The stim phase itself, from your first FSH injection to the trigger shot, is usually 10 to 12 days, with a normal range of 8 to 14. Some PCOS responders need fewer days because their follicles take off quickly, while poor responders may need more days at higher doses. On a long-Lupron protocol, add another 10 to 14 days of down-regulation before stim begins.
Can you have sex during IVF stimulation?
In the first three or four days, when the ovaries are still close to baseline size, intercourse is generally fine if it is comfortable. From around day five or six onward, as the ovaries enlarge and become heavy, most clinics advise abstaining because of a small but real risk of ovarian torsion.

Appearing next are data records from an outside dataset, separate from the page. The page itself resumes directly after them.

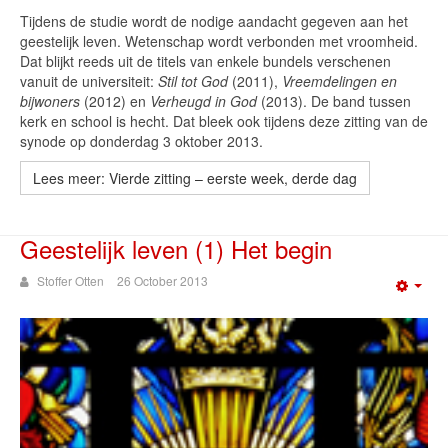
Tijdens de studie wordt de nodige aandacht gegeven aan het
geestelijk leven. Wetenschap wordt verbonden met vroomheid.
Dat blijkt reeds uit de titels van enkele bundels verschenen
vanuit de universiteit:
Stil tot God
(2011),
Vreemdelingen en
bijwoners
(2012) en
Verheugd in God
(2013). De band tussen
kerk en school is hecht. Dat bleek ook tijdens deze zitting van de
synode op donderdag 3 oktober 2013.
Lees meer: Vierde zitting – eerste week, derde dag
Geestelijk leven (1) Het begin
Stoffer Otten
26 October 2013
Emp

Unprotected sex can also rarely produce a spontaneous conception, so use a condom or abstain.
Can I take ibuprofen during IVF stimulation?
Most doctors avoid non-steroidal anti-inflammatory drugs (NSAIDs) during stim and the days around retrieval, because they can interfere with follicle rupture, ovulation timing, and post-retrieval inflammation. Acetaminophen (paracetamol) is the preferred analgesic in this window. Always confirm with your own clinic.
What are the red flags that mean I should call the clinic during stim?
Call the on-call line for sudden weight gain of two kilograms or more in 24 hours, severe one-sided pelvic pain (especially with nausea or vomiting), or shortness of breath, decreased urination, or abdominal swelling that limits walking. Heavy red bleeding, fever above 38°C, a spreading red hot patch at an injection site, or a swollen, painful calf are also reasons to call rather than wait until morning.
How should I sleep during IVF stimulation?
Side sleeping with a pillow between the knees and another supporting the abdomen helps most patients past day seven. Sleeping slightly propped up reduces the pressure feeling from the enlarging ovaries. A small bedtime snack with protein can blunt the night-time hot flushes some patients get from rising oestrogen.